If someday someone pops up and says “Here, try this library OverReactPhp. It makes your code much faster”. I would be happy to do my test again.
GitHub repo

    • rojansinha

      Now i have a change to know about ReactPhp http://reactphp.org/

      • Oh, it isn’t mine – just passing it along

        • rojansinha

          I thought it was yours. Sorry about that.

  • Jonas Kuhl

    This python lib owns both =) http://scrapy.org/

    • philsturgeon

      No, Scrapy might own both, but “python” doesn’t.

      • That’s why he said “this python lib” and not “python”

        • philsturgeon

          Deleted, I messed up.

  • philsturgeon

    It is a shame you chose to try and defend your article because your reasoning does not stand up to logic.

    “As long as same thing can be achieved using different platforms people are going to compare. Either its “Nodejs vs PHP” or “Nodejs vs Python” or “Nodejs vs Scala” or whatever.”

    And they would all of course be wrong. Unless you are using built-in features of the standard library (code provided without installing anything) you are not testing the language, you are testing the abilities of third-party developer. That TPD might be the worlds smartest guy, or he might have just picked up a coding for idiots book. Judging an entire language based off of the abilities of a single developer is clearly not scientific, or relevant.

    Furthermore I was not berating you for not knowing about ReactPHP. I used React PURELY as an example, that async code is faster than sync code. By shoving this sync code in an async loop I got that exact same library running in a similar fashion to cheerio, meaning a more fair comparison could be made.

    It’s not your fault you didn’t know about ReactPHP, but it IS your fault for not recognizing that one piece of third-party code (which runs synchronously) is obviously going to be slower than another piece of code (which runs asynchronously), and furthermore you were wrong to suggest that this is anything at all to do with the language.

    Thanks again for the update, but clinging onto “i don’t see anything wrong with title here.” is only embarrassing yourself.

    • rojansinha

      You are completely ignoring the purpose of the test (which was for scraping) and just ranting about async, sync, blocking, nonblocing.

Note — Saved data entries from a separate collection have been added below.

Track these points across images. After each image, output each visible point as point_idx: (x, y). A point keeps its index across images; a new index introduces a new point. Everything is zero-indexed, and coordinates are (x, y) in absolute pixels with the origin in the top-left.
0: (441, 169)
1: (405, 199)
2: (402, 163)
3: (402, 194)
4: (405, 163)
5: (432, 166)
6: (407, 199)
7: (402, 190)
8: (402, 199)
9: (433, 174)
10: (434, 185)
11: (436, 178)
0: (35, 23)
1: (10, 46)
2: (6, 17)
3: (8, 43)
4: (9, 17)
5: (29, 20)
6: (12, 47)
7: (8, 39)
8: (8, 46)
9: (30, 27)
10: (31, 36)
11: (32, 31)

      Of course language cannot be tested just by using any third party library but while choosing any language over other i can consider the availability for its third party libraries.

      • philsturgeon

        I am not “just ranting about async, sync, blocking, nonblocing.”

        Firstly, your spelling and grammar is atrocious but that is besides the point. These four things are also not four different things in regards to the post, async code runs in a non-blocking fashion. So there’s that.

        If you really want to continue to argue that NodeJS v PHP can be fairly compared based entirely on the use of third-party libraries, when flagrantly ignoring the fact that the one you used for one of the languages is using blocking code then I tip my hat to you. You are bad at computer science and you have no idea how benchmarks work. I’d hoped you’d come around, but you can continue to compare apples to oranges as long as you like. Good day.

        • John

          I’m pretty sure he is ESL – I’m happy with everything else you’ve said, but he shouldn’t be put down for trying. I’ve read worse.

          • Vedant Mistry

            You got the message, right? and that was the important part, if you were asked to write or read in Russian, Korean or any other language than you will look गूंगा and considering that fact what you have emphasised only highlights your chootyapa.

  • Adrien Delorme

    Nobody cares about speed, real projects only care about maintainability, http://www.techempower.com/benchmarks/.
    Use Go if you need a speedy web tech.

  • I would be interested in seeing this post with 0.11 / 0.12 of node with streams3 and the limit of sockets is set to infinity.

  • Sawan Sanghvii

    nice article….i m gonna try this…..Check pdf scraping using php on my blog….http://www.webdata-scraping.com/blog

  • Whatever anybody says, I like this article. Thanks.